# Cat boat



## Flathead King 06 (Feb 26, 2006)

I have been searching around the internet to find ideas of how to set up my boat for the best use of catfishing. I have a 14' flat bottom job with a 7.5 hp. Right now I have running lights moutned on the bowand 4 monster rod holders to be mounted on the gunwales of the boat. An other ideas of what to add. I need to convert the middle bench into a live well but still thinking of how I want to do that.

Anyone have any pictures of how their boat is set up?


----------



## hillbillybelownewphilly (Nov 16, 2006)

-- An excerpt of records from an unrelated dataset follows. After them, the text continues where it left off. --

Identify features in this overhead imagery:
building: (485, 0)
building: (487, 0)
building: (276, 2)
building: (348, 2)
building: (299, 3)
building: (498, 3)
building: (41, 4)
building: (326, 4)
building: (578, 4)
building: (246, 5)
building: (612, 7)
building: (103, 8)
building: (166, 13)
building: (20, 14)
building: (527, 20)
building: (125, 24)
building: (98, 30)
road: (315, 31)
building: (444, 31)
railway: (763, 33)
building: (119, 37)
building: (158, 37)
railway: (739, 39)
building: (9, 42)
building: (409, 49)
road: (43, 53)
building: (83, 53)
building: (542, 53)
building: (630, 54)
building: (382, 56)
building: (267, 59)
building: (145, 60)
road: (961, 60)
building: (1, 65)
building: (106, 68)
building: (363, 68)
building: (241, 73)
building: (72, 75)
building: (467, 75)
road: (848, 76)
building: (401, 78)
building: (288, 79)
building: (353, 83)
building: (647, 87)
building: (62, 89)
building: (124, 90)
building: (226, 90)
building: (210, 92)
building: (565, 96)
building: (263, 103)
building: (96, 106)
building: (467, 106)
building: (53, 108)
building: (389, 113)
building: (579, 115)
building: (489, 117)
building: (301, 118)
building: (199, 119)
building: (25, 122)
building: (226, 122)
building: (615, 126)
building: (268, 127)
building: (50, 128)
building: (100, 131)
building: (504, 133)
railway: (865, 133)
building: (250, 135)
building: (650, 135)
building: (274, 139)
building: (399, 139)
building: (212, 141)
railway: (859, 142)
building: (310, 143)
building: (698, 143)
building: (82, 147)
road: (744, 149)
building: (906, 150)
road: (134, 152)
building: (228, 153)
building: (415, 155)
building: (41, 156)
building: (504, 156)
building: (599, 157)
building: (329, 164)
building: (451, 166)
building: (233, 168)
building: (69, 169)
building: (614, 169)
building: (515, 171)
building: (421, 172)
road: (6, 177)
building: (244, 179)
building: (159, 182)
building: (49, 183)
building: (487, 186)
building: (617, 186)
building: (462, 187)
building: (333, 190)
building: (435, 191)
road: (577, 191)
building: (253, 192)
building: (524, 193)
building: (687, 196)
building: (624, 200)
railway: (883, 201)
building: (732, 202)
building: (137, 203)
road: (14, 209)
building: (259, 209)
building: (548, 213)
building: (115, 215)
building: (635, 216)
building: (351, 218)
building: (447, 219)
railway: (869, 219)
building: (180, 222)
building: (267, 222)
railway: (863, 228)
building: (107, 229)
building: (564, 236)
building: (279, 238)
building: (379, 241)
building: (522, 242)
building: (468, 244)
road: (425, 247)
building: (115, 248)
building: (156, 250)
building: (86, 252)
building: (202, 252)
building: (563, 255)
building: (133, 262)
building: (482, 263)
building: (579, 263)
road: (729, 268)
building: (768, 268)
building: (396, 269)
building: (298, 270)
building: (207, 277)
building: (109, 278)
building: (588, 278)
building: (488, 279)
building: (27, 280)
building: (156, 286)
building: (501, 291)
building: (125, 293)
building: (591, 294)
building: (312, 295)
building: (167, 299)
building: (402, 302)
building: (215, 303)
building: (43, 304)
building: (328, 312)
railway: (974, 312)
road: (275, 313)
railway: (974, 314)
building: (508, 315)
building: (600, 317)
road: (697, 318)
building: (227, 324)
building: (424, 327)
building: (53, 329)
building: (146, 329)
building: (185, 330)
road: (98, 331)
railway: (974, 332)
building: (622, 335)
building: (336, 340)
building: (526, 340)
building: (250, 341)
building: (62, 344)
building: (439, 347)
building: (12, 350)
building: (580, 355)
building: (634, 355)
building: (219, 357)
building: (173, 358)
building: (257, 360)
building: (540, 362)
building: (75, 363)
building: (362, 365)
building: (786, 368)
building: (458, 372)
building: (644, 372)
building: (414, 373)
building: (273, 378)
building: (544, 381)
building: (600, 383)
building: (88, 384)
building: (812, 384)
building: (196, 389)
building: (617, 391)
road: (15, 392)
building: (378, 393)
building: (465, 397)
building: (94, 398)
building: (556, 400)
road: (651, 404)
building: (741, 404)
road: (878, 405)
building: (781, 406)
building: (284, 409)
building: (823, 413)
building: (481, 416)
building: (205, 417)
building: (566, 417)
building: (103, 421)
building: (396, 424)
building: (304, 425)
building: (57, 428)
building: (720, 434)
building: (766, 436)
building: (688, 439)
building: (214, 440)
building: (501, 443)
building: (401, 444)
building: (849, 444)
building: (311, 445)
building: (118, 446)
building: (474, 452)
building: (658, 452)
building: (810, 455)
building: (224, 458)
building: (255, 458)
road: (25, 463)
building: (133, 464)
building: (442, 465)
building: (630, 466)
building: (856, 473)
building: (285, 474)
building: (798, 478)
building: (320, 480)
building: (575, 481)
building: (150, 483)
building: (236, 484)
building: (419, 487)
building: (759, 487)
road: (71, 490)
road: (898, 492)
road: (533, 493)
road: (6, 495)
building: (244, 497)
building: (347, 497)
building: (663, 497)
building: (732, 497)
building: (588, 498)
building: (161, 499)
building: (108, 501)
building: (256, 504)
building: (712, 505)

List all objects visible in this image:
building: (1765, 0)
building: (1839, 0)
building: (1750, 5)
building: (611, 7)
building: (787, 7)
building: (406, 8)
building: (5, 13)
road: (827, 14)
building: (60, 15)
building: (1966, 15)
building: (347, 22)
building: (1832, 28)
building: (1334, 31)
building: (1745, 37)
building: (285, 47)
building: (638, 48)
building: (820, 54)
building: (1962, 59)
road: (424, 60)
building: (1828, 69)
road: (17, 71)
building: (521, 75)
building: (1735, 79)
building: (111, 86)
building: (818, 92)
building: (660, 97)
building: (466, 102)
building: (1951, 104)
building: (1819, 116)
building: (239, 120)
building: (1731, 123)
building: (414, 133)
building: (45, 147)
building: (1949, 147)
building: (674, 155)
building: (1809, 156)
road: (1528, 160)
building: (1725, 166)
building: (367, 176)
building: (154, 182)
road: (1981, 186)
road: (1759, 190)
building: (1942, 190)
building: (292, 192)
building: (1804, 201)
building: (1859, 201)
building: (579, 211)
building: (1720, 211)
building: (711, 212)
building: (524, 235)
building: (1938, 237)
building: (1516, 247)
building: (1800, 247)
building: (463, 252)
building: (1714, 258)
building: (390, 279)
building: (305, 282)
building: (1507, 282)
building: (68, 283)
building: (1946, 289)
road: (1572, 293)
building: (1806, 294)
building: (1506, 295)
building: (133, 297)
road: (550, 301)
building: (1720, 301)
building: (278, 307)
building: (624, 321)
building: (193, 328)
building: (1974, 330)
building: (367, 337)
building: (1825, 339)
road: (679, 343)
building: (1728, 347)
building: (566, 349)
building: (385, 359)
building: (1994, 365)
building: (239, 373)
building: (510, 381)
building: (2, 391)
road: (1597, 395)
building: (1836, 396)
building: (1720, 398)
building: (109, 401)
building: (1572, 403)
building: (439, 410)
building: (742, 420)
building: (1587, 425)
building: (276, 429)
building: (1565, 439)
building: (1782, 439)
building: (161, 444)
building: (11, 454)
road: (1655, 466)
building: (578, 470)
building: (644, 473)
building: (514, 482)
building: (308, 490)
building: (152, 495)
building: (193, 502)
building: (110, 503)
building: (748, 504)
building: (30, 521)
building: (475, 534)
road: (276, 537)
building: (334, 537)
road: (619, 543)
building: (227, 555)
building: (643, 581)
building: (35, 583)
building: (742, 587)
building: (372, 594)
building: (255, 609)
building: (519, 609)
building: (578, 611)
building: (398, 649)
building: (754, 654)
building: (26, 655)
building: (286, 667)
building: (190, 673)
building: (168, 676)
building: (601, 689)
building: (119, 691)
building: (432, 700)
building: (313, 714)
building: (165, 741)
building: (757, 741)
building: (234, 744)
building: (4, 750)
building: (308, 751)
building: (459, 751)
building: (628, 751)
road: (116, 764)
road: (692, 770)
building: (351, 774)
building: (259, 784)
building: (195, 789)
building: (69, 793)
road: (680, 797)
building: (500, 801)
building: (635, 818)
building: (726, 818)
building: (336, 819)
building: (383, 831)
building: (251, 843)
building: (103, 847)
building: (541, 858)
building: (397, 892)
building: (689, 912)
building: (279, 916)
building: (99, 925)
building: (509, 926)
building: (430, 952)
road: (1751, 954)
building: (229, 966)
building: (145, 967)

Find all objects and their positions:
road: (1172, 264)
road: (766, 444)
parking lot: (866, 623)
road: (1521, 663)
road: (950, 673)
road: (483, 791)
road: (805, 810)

Here is how my set up is when trolling or drifting for channels. Pretty basic, but works. [ame]http://i1333.photobucket.com/albums/w622/hillbillybelownewphilly/image_zps0179ebdd.jpg[/ame]


----------



## BanksideBandit (Jan 22, 2010)

You could rig a cutting board and knife holder on it somewhere. Also toggle switches for the lights, bilge, etc.


----------



## Flathead King 06 (Feb 26, 2006)

hillbillybelownewphilly said:


> Here is how my set up is when trolling or drifting for channels. Pretty basic, but works.


fixing image


----------



## throbak (Jul 8, 2012)

I made a holder for my Monsters using a seat pedistal works well ,and when fishing for other fish it can be removed. handy sometimes.. another thing if you ar using a bimini think about rod holder placement and bimini poles


----------